Vista Womens Book Club meets the 3 rd Wednesday at 6 pm, at Rancho Grande El Toro
Mexican Restaurant, 825 Wlliamston St, Vista CA
Hello Booklovers:
Our recent book club meeting was vibrant and excellent. We discussed the Book Swan Song by Erin Hilderbrand. The swan song is a metaphorical phrase for a final gesture, effort, or performance given just before death or retirement. The phrase refers to an ancient belief that swans sing a beautiful song just before their death while they have been silent (or alternatively not so musical) for most of their lifetime. Did the main character die? Was it truly a Swan Song? Is it just heart attack where he will survive to live in another book? Some of our members are familiar with the Nantucket island, and we bounced around ideas for the movie version – who would be the leading role? However, it was interesting that we all interpreted the final chapter.
The themes and ideas we explore open us to insights on how we view the world. If you haven’t been to our book club yet, you are invited to attend even if you haven’t finished the book. We have extra copies of our books that we have read that you can borrow. We had two guests who added some wonderful insight, and they enjoyed our group and said they would be back next month.

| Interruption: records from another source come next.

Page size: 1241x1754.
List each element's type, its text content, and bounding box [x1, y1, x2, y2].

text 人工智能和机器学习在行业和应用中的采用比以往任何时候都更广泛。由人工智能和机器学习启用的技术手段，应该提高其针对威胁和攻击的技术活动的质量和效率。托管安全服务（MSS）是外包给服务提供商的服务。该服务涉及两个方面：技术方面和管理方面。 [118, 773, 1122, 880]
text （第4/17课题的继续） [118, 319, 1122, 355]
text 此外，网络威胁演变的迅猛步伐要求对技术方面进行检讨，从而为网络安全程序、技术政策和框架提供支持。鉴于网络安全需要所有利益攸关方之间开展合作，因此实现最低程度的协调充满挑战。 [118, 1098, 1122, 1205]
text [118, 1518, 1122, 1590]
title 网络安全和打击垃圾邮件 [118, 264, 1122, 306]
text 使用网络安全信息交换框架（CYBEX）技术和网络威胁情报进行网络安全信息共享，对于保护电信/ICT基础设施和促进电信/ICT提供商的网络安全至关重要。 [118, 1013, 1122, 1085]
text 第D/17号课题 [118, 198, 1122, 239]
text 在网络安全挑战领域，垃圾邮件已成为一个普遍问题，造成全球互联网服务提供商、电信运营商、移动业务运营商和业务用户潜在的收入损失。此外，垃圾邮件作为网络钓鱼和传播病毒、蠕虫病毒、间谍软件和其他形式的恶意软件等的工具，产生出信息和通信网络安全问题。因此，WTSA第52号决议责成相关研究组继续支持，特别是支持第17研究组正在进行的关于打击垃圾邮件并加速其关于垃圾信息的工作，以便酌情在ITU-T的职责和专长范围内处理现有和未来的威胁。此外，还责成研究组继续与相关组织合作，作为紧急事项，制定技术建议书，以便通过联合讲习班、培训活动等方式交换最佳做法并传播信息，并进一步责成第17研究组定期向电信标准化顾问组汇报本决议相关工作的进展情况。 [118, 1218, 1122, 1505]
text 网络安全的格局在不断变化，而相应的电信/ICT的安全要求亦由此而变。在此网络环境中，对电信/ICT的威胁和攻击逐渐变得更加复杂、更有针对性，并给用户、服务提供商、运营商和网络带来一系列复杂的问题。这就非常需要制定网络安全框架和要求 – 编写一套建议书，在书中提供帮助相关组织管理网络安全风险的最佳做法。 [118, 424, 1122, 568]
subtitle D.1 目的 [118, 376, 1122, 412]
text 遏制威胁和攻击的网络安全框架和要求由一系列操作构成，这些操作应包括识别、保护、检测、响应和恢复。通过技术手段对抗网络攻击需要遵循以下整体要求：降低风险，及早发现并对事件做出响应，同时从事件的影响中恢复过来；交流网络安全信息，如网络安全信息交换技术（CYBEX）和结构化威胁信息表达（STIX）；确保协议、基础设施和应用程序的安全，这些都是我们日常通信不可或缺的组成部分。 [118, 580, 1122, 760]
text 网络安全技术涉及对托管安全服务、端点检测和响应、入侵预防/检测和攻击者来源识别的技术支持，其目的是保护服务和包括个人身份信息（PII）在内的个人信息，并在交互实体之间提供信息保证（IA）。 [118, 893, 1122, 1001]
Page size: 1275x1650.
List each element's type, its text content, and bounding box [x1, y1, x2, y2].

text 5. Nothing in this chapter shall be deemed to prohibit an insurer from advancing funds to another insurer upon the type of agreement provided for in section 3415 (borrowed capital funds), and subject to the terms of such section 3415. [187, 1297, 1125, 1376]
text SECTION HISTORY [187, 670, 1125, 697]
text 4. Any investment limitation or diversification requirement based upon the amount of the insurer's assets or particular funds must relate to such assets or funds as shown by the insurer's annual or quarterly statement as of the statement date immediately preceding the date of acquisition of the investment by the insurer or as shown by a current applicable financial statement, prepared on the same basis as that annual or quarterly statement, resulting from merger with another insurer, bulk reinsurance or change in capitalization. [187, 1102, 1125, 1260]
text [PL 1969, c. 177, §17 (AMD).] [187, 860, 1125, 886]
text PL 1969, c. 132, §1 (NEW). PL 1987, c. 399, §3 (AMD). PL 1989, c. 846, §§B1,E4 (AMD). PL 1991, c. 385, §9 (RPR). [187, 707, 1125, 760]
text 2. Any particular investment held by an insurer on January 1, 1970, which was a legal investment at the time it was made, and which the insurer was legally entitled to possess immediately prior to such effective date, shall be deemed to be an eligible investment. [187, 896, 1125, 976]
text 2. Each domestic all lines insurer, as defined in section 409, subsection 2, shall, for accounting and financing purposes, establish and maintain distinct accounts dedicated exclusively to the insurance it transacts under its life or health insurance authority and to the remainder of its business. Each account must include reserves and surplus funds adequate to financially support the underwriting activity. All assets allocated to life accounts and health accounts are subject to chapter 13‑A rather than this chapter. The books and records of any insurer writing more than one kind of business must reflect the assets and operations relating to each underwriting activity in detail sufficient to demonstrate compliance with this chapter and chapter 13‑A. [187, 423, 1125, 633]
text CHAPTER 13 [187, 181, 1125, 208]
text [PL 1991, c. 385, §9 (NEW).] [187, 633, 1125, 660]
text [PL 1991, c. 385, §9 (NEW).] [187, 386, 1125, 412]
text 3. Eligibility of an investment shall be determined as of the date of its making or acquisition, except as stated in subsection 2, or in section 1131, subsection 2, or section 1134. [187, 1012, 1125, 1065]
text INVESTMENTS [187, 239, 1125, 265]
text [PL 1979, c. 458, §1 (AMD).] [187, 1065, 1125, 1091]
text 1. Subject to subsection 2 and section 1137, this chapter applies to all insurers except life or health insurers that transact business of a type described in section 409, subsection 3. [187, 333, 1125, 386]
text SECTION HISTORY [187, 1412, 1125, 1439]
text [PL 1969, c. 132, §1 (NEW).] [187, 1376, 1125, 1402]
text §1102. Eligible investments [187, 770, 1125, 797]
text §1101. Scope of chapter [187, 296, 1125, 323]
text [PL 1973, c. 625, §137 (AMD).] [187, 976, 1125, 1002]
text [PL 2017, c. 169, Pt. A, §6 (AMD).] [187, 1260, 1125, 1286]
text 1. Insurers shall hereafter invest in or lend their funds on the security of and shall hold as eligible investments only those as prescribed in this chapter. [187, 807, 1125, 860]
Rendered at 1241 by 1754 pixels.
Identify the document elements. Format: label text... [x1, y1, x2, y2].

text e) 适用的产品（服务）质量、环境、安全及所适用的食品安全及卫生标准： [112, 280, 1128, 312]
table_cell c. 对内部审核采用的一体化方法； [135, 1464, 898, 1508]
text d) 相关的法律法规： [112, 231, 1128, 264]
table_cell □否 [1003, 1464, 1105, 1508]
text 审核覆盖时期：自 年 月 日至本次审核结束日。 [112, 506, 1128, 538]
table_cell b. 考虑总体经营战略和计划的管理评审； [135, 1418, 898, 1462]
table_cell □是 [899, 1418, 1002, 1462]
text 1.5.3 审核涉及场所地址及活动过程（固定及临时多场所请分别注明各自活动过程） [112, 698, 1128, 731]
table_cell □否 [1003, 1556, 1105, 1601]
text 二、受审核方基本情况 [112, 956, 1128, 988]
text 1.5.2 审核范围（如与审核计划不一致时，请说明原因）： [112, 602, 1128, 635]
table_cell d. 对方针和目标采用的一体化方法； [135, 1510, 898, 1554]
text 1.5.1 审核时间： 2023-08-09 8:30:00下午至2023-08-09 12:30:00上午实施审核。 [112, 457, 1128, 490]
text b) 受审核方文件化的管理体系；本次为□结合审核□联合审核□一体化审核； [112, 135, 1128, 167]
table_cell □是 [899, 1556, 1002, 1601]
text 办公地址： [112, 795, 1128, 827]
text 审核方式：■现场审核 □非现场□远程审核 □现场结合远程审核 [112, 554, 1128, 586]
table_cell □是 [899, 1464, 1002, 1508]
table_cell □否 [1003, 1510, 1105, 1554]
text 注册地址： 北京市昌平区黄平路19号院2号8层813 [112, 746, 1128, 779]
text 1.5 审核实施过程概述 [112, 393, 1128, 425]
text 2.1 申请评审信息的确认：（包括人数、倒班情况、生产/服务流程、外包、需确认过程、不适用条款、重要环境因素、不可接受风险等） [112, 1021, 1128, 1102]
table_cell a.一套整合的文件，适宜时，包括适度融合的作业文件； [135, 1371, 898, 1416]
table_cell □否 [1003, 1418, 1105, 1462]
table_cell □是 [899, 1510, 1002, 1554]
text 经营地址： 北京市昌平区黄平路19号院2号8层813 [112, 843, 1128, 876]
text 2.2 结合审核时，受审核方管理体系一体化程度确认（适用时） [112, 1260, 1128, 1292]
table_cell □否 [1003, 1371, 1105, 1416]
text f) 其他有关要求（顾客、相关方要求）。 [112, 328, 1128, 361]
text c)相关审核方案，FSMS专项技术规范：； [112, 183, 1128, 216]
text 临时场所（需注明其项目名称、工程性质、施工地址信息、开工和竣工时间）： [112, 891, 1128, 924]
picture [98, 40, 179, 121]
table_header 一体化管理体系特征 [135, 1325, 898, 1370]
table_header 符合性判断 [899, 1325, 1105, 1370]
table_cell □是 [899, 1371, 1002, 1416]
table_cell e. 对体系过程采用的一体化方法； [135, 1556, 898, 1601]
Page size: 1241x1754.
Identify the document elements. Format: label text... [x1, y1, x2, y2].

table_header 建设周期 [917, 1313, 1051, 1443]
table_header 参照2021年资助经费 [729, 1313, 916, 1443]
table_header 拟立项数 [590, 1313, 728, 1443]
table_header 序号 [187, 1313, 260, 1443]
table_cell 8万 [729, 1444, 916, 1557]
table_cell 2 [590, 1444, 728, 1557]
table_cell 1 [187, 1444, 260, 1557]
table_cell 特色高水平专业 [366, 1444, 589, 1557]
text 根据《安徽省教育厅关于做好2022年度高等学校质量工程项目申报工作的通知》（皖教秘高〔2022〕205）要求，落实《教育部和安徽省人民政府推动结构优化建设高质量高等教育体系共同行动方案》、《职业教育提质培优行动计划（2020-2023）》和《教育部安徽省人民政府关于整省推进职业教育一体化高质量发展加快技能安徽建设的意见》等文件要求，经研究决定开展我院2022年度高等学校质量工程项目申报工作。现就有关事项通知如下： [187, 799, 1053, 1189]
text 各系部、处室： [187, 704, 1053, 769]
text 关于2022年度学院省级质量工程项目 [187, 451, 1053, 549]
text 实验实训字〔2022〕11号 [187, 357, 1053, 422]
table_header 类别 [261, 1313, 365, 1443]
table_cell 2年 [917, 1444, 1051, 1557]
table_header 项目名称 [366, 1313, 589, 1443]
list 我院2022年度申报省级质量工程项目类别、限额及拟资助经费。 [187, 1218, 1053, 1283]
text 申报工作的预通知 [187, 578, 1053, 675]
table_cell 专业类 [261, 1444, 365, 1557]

In March, our book is North Woods by Daniel Mason.
In April, – Ordinary Grace by William Kent Krueger
In May, Educated by Tara Westover
Preview of the upcoming books:
March Book – North Woods by Daniel Mason
The novel’s events span a period from the mid-1600s to the present day and transpire
against the backdrop of a single location: a fictional region of western Massachusetts
known simply as the “north woods”. Many different characters inhabit this spot, first in a
rustic cabin and later in a yellow house built next to the cabin. The text tells the stories
of each generation largely through limited third-person narration from the perspective of
the principal character living there during a particular era. Some segments of the novel
unfold through first-person narration in the form of letters or memoranda written by the
main character of a particular section. The book follows the lives of a varied set of
characters over a broad swath of US history.
April 2026 – Ordinary Grace by William Kent Krueger
This book is a mystery and coming-of-age novel narrated from the perspective of Frank
Drum and set in Minnesota. The plot centers on a series of deaths that strike the
fictional town of New Bremen in 1961. For thirteen-year-old Frank Drum it was a grim
summer in which death visited frequently and assumed many forms. Accident. Nature.
Suicide. Murder.
Told from Frank’s perspective forty years after that fateful summer, Ordinary Grace is a
brilliantly moving account of a boy standing at the door of his young manhood, trying to
understand a world that seems to be falling apart around him. It is an unforgettable
novel about discovering the terrible price of wisdom and the enduring grace of faith.
May Book – Educated by Tara Westover
Educated is a 2018 memoir by American author Tara Westover. Westover recounts
overcoming her survivalist Mormon family in order to go to college and emphasizes the
importance of education in enlarging her world. She details her journey from her
isolated life in the rural mountains of Clifton, Idaho to completing a PhD program in
history at the University of Cambridge in Cambridge, England. She started college at 17
having had no formal education. She explores her struggle to reconcile her desire to
learn with the world she inhabited with her father.
On September 13, 2020, The New York Times reported that the book had spent 132
consecutive weeks on the Hardcover Non-Fiction Best Seller list.[2] It won a 2019 Alex
Award and was shortlisted for the Los Angeles Times Book Prize, PEN America's Jean
Stein Book Award, and two awards from the National Book Critics Circle Award.[3]